When I did start writing serious uncritical pieces about my heroes in blues and rock 'n' roll, my intentions, I thought, were of the purest. I sought to publicize the artists; I wanted to call the attention of others to what seemed to me worthwhile; I tried to repay a little the enormous debt I owed to these musicians for opening up my universe.
Nothing ever turns out to be that simple. Writing, of course, is its own reward; in publication lie the pitfalls. It's flattering, after all, to see your own name in print. You become aware of the small degree of power that you exert. And although I have never written any piece out of anything less than personal enthusiasm, it is impossible to avoid becoming manipulative at least to a certain extent. At some point you even begin to get paid.
This book sprang originally out of a suggestion made many editors and over two years ago. A large publisher, riding the crest of the new youth market, wanted "the definitive history of the blues". I wasn't interested in that, Even ignoring my own lack of qualifications for the job, I tried to explain the breadth of the subject, also that it had been covered, probably as well as it could be, in Paul Oliver's Story of the Blues. My objections were waved aside. Develop your own treatment, I was told. Well, ultimately, this book is the result.
It is a book of profiles intended to show a kind of historical progression. This progression I hope will be obvious from the profiles themselves and from the very abbreviated history in Chapter II which traces the development of the blues from traditional country roots up through Memphis and Chicago and into the first heady days of rock 'n' roll. Rock 'n' roll, of course, I took to be and extension of the blues tradition, and I am sorry circumstances prevented me from including Little Richard or Chuck Berry as an example of the black artist's adaptation of his own cultural experience for white popular consumption. The stories are interrelated in any case, and undoubtedly the reader will make his own connections as well.
Much more important than any specific progression, however, are the musicians themselves. Every one of them is an artist I've known and admired, if only from afar, for years. Every one of them is, I think, A significant artist; every one of them deserves your attention. What I wanted to do was to present them in a way in which they had not been seen before, within the context of their own time and world. I wanted to explore in some ways how that world shaped them and how they in turn shaped it.

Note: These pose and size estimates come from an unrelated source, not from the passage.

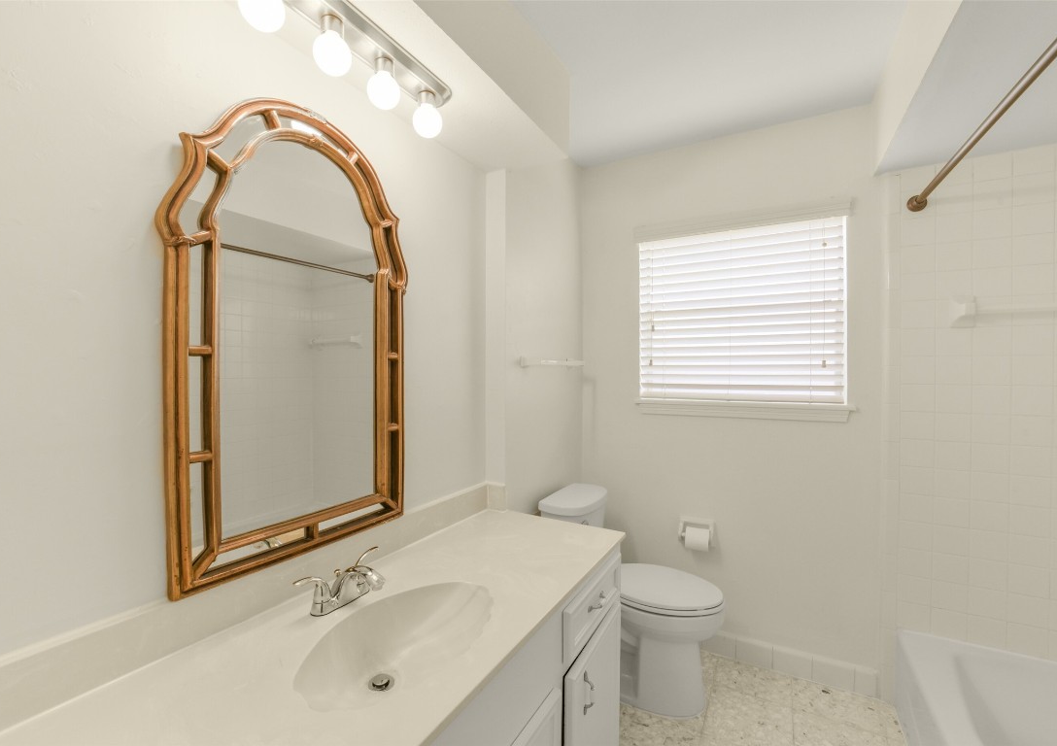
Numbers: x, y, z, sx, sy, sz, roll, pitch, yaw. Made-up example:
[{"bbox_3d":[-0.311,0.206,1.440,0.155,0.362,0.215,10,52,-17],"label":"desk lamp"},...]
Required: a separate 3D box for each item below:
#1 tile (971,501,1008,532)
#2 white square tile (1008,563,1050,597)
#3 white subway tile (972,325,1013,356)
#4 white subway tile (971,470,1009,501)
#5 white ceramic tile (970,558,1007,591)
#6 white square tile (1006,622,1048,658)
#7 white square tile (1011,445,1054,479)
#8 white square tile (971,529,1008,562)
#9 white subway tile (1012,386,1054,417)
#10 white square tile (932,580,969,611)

Obviously there are limitations to this kind of approach. Their experience is, in almost every case, foreign to my own, and I have had to make certain imaginative leaps even to begin to comprehend it for myself. It's an experience, on the other hand, in which I have steeped myself for the last twelve years, and I thought it important for this reason to give the reader a little bit of a clue to my own background and bias, the viewpoint by which the frame work is necessarily limited. Chapter I, "Rock 'n' Roll Music", is and attempt to do just that and, I hope, in the process to suggest a kind of portrait of an era. Because it is that era, after all, which not only killed off the blues as a popular music but has now resurrected it, fifteen years later, out of guilt perhaps and out of necessity.
In the end, though, it's the music that counts. If this book moves you to listen, if it causes you to pay at least that minimal tribute to each artist's work, then it will have served some real purpose. Otherwise it's just empty rhetoric, and everyone knows we don't need more of that.